🤖 AI Summary
This work identifies a critical, previously overlooked issue in LLM watermark detection: during human–LLM dialogues, both humans and non-watermarked LLMs unconsciously mimic the statistical properties—including watermark signals—of prior generated text, leading to substantially increased false-positive rates and degraded long-term robustness. We introduce the concept of “mimicry,” challenging the foundational assumption that watermark signals are exclusively carried by the generator. Through controlled dialogue experiments, statistical modeling, and comparative analysis of human and model outputs, we empirically demonstrate that cross-subject mimicry induces high false positives across diverse settings. Our key contribution is twofold: (1) advocating dual-axis improvements for sustained watermark efficacy—specifically, drastically reducing false positives, and (2) adopting longer n-gram sequences as watermark seeds.
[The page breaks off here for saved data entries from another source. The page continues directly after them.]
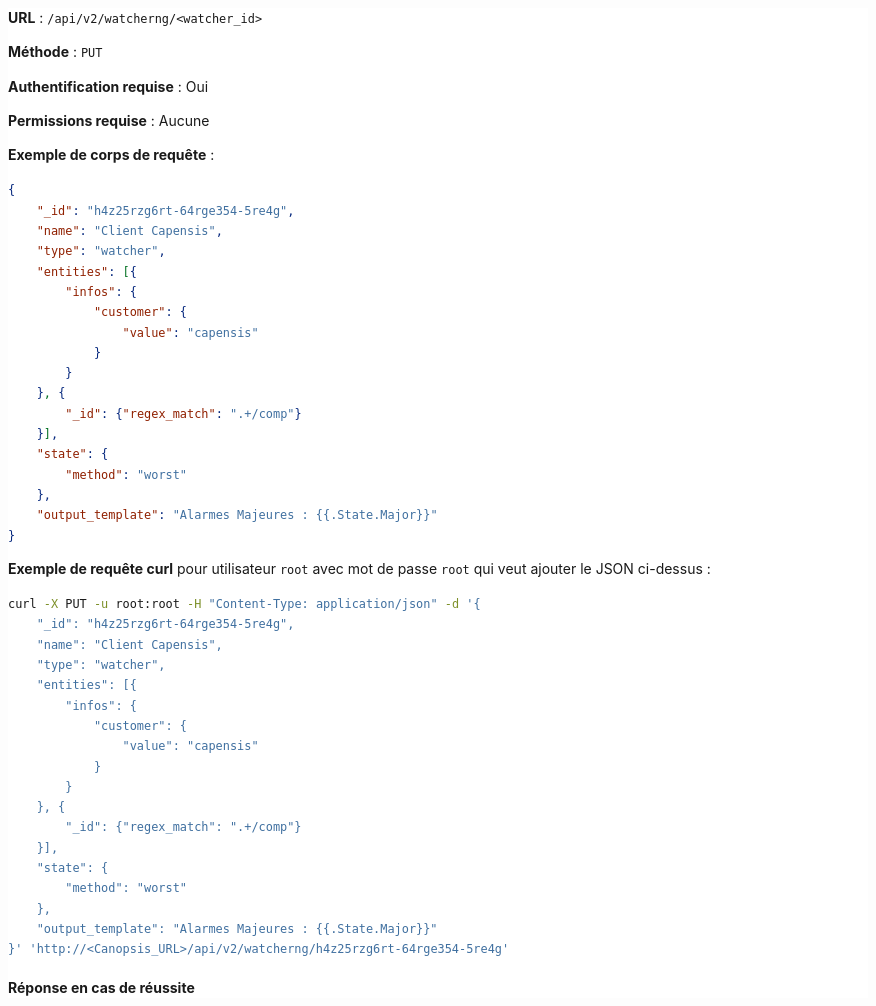**URL** : `/api/v2/watcherng/<watcher_id>`

**Méthode** : `PUT`

**Authentification requise** : Oui

**Permissions requise** : Aucune

**Exemple de corps de requête** :
```json
{
    "_id": "h4z25rzg6rt-64rge354-5re4g",
    "name": "Client Capensis",
    "type": "watcher",
    "entities": [{
        "infos": {
            "customer": {
                "value": "capensis"
            }
        }
    }, {
        "_id": {"regex_match": ".+/comp"}
    }],
    "state": {
        "method": "worst"
    },
    "output_template": "Alarmes Majeures : {{.State.Major}}"
}
```

**Exemple de requête curl** pour utilisateur `root` avec mot de passe `root` qui veut ajouter le JSON ci-dessus :

```sh
curl -X PUT -u root:root -H "Content-Type: application/json" -d '{
    "_id": "h4z25rzg6rt-64rge354-5re4g",
    "name": "Client Capensis",
    "type": "watcher",
    "entities": [{
        "infos": {
            "customer": {
                "value": "capensis"
            }
        }
    }, {
        "_id": {"regex_match": ".+/comp"}
    }],
    "state": {
        "method": "worst"
    },
    "output_template": "Alarmes Majeures : {{.State.Major}}"
}' 'http://<Canopsis_URL>/api/v2/watcherng/h4z25rzg6rt-64rge354-5re4g'
```

#### Réponse en cas de réussite
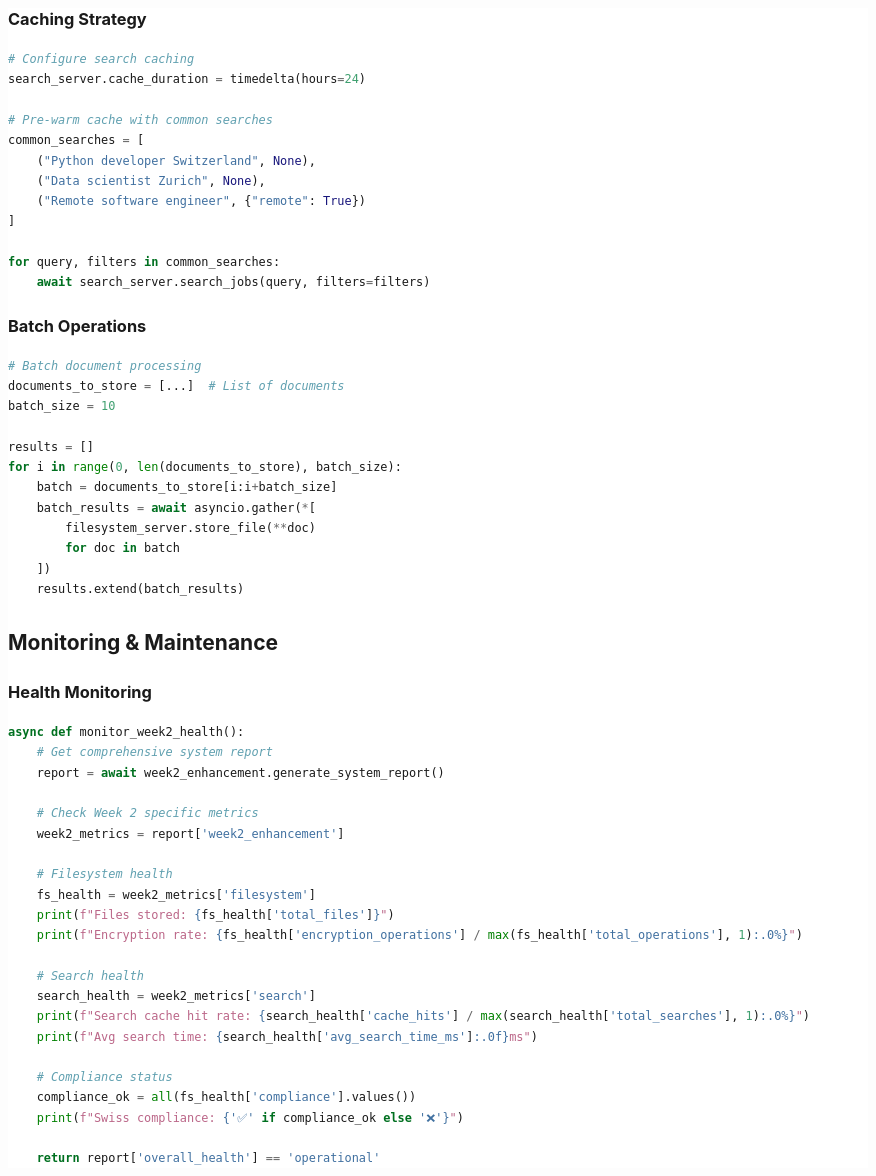 ### Caching Strategy
```python
# Configure search caching
search_server.cache_duration = timedelta(hours=24)

# Pre-warm cache with common searches
common_searches = [
    ("Python developer Switzerland", None),
    ("Data scientist Zurich", None),
    ("Remote software engineer", {"remote": True})
]

for query, filters in common_searches:
    await search_server.search_jobs(query, filters=filters)
```

### Batch Operations
```python
# Batch document processing
documents_to_store = [...]  # List of documents
batch_size = 10

results = []
for i in range(0, len(documents_to_store), batch_size):
    batch = documents_to_store[i:i+batch_size]
    batch_results = await asyncio.gather(*[
        filesystem_server.store_file(**doc)
        for doc in batch
    ])
    results.extend(batch_results)
```

## Monitoring & Maintenance

### Health Monitoring
```python
async def monitor_week2_health():
    # Get comprehensive system report
    report = await week2_enhancement.generate_system_report()
    
    # Check Week 2 specific metrics
    week2_metrics = report['week2_enhancement']
    
    # Filesystem health
    fs_health = week2_metrics['filesystem']
    print(f"Files stored: {fs_health['total_files']}")
    print(f"Encryption rate: {fs_health['encryption_operations'] / max(fs_health['total_operations'], 1):.0%}")
    
    # Search health
    search_health = week2_metrics['search']
    print(f"Search cache hit rate: {search_health['cache_hits'] / max(search_health['total_searches'], 1):.0%}")
    print(f"Avg search time: {search_health['avg_search_time_ms']:.0f}ms")
    
    # Compliance status
    compliance_ok = all(fs_health['compliance'].values())
    print(f"Swiss compliance: {'✅' if compliance_ok else '❌'}")
    
    return report['overall_health'] == 'operational'
```

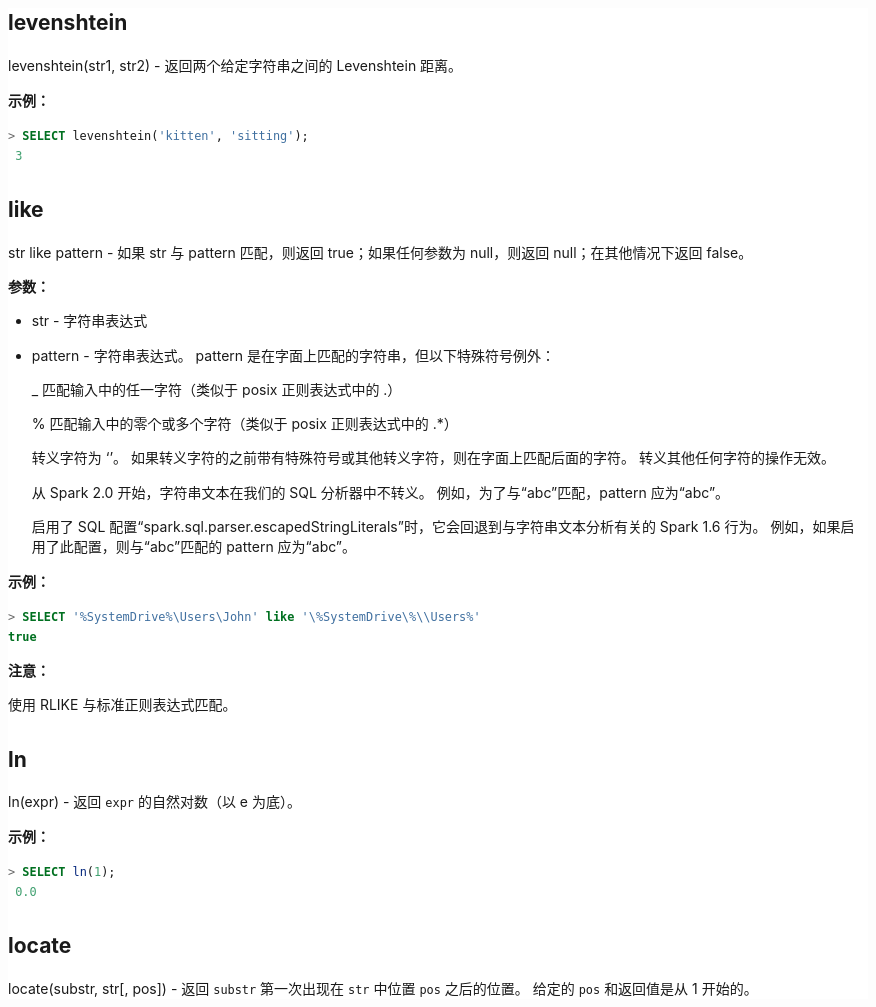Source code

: ## <a name="levenshtein"></a>levenshtein

levenshtein(str1, str2) - 返回两个给定字符串之间的 Levenshtein 距离。

**示例：**

```sql
> SELECT levenshtein('kitten', 'sitting');
 3
```

## <a name="like"></a>like

str like pattern - 如果 str 与 pattern 匹配，则返回 true；如果任何参数为 null，则返回 null；在其他情况下返回 false。

**参数：**

* str - 字符串表达式
* pattern - 字符串表达式。 pattern 是在字面上匹配的字符串，但以下特殊符号例外：

  _ 匹配输入中的任一字符（类似于 posix 正则表达式中的 .）

  % 匹配输入中的零个或多个字符（类似于 posix 正则表达式中的 .*）

  转义字符为 ‘’。 如果转义字符的之前带有特殊符号或其他转义字符，则在字面上匹配后面的字符。 转义其他任何字符的操作无效。

  从 Spark 2.0 开始，字符串文本在我们的 SQL 分析器中不转义。 例如，为了与“abc”匹配，pattern 应为“abc”。

  启用了 SQL 配置“spark.sql.parser.escapedStringLiterals”时，它会回退到与字符串文本分析有关的 Spark 1.6 行为。
  例如，如果启用了此配置，则与“abc”匹配的 pattern 应为“abc”。

**示例：**

```sql
> SELECT '%SystemDrive%\Users\John' like '\%SystemDrive\%\\Users%'
true
```

**注意：**

使用 RLIKE 与标准正则表达式匹配。

## <a name="ln"></a>ln

ln(expr) - 返回 ``expr`` 的自然对数（以 e 为底）。

**示例：**

```sql
> SELECT ln(1);
 0.0
```

## <a name="locate"></a>locate

locate(substr, str[, pos]) - 返回 ``substr`` 第一次出现在 ``str`` 中位置 ``pos`` 之后的位置。 给定的 ``pos`` 和返回值是从 1 开始的。
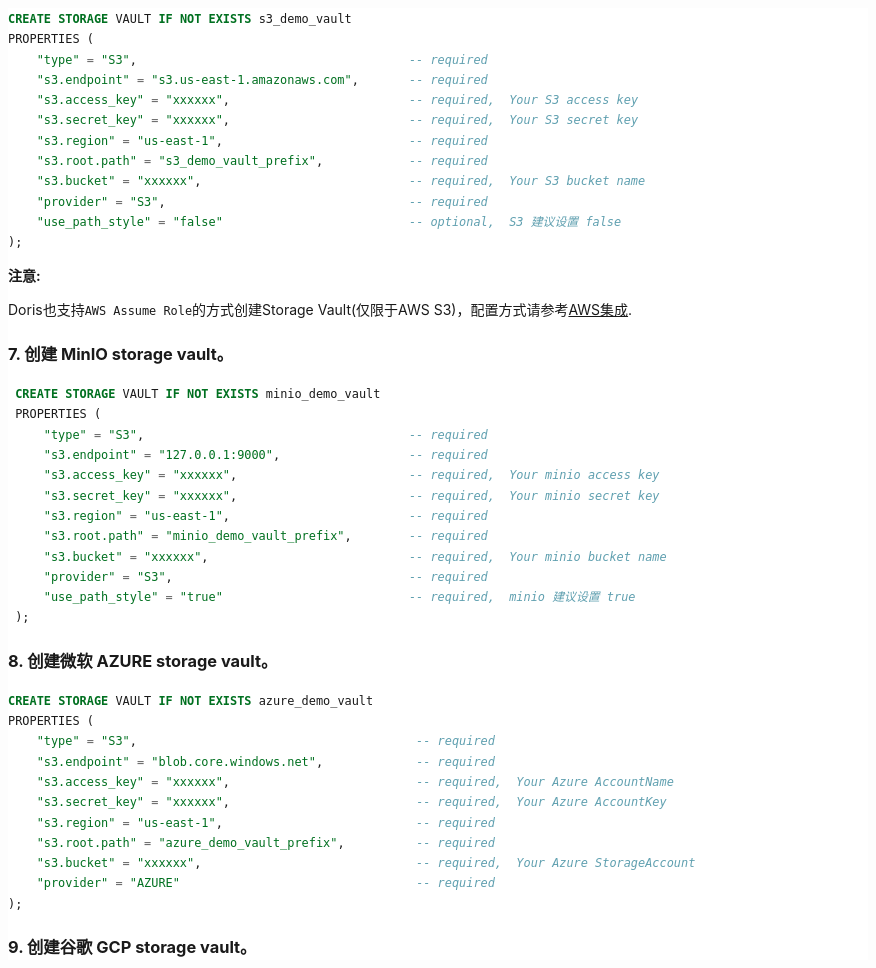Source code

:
 ```sql
CREATE STORAGE VAULT IF NOT EXISTS s3_demo_vault
PROPERTIES (
    "type" = "S3",                                      -- required
    "s3.endpoint" = "s3.us-east-1.amazonaws.com",       -- required
    "s3.access_key" = "xxxxxx",                         -- required,  Your S3 access key
    "s3.secret_key" = "xxxxxx",                         -- required,  Your S3 secret key
    "s3.region" = "us-east-1",                          -- required
    "s3.root.path" = "s3_demo_vault_prefix",            -- required
    "s3.bucket" = "xxxxxx",                             -- required,  Your S3 bucket name
    "provider" = "S3",                                  -- required
    "use_path_style" = "false"                          -- optional,  S3 建议设置 false
);
```

**注意:&#x20;**

Doris也支持`AWS Assume Role`的方式创建Storage Vault(仅限于AWS S3)，配置方式请参考[AWS集成](../../../admin-manual/auth/integrations/aws-authentication-and-authorization.md#assumed-role-authentication).

### 7. 创建 MinIO storage vault。

```sql
 CREATE STORAGE VAULT IF NOT EXISTS minio_demo_vault
 PROPERTIES (
     "type" = "S3",                                     -- required
     "s3.endpoint" = "127.0.0.1:9000",                  -- required
     "s3.access_key" = "xxxxxx",                        -- required,  Your minio access key
     "s3.secret_key" = "xxxxxx",                        -- required,  Your minio secret key
     "s3.region" = "us-east-1",                         -- required
     "s3.root.path" = "minio_demo_vault_prefix",        -- required
     "s3.bucket" = "xxxxxx",                            -- required,  Your minio bucket name
     "provider" = "S3",                                 -- required
     "use_path_style" = "true"                          -- required,  minio 建议设置 true
 );
```

### 8. 创建微软 AZURE storage vault。

```sql
CREATE STORAGE VAULT IF NOT EXISTS azure_demo_vault
PROPERTIES (
    "type" = "S3",                                       -- required
    "s3.endpoint" = "blob.core.windows.net",             -- required
    "s3.access_key" = "xxxxxx",                          -- required,  Your Azure AccountName
    "s3.secret_key" = "xxxxxx",                          -- required,  Your Azure AccountKey
    "s3.region" = "us-east-1",                           -- required
    "s3.root.path" = "azure_demo_vault_prefix",          -- required
    "s3.bucket" = "xxxxxx",                              -- required,  Your Azure StorageAccount
    "provider" = "AZURE"                                 -- required
);
```

### 9. 创建谷歌 GCP storage vault。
These findings provide essential theoretical corrections and concrete design principles for next-generation reliable watermarking mechanisms.
📝 Abstract
Recent advancements in Large Language Models (LLMs) raised concerns over potential misuse, such as for spreading misinformation. In response two counter measures emerged: machine learning-based detectors that predict if text is synthetic, and LLM watermarking, which subtly marks generated text for identification and attribution. Meanwhile, humans are known to adjust language to their conversational partners both syntactically and lexically. By implication, it is possible that humans or unwatermarked LLMs could unintentionally mimic properties of LLM generated text, making counter measures unreliable. In this work we investigate the extent to which such conversational adaptation happens. We call the concept $ extit{mimicry}$ and demonstrate that both humans and LLMs end up mimicking, including the watermarking signal even in seemingly improbable settings. This challenges current academic assumptions and suggests that for long-term watermarking to be reliable, the likelihood of false positives needs to be significantly lower, while longer word sequences should be used for seeding watermarking mechanisms.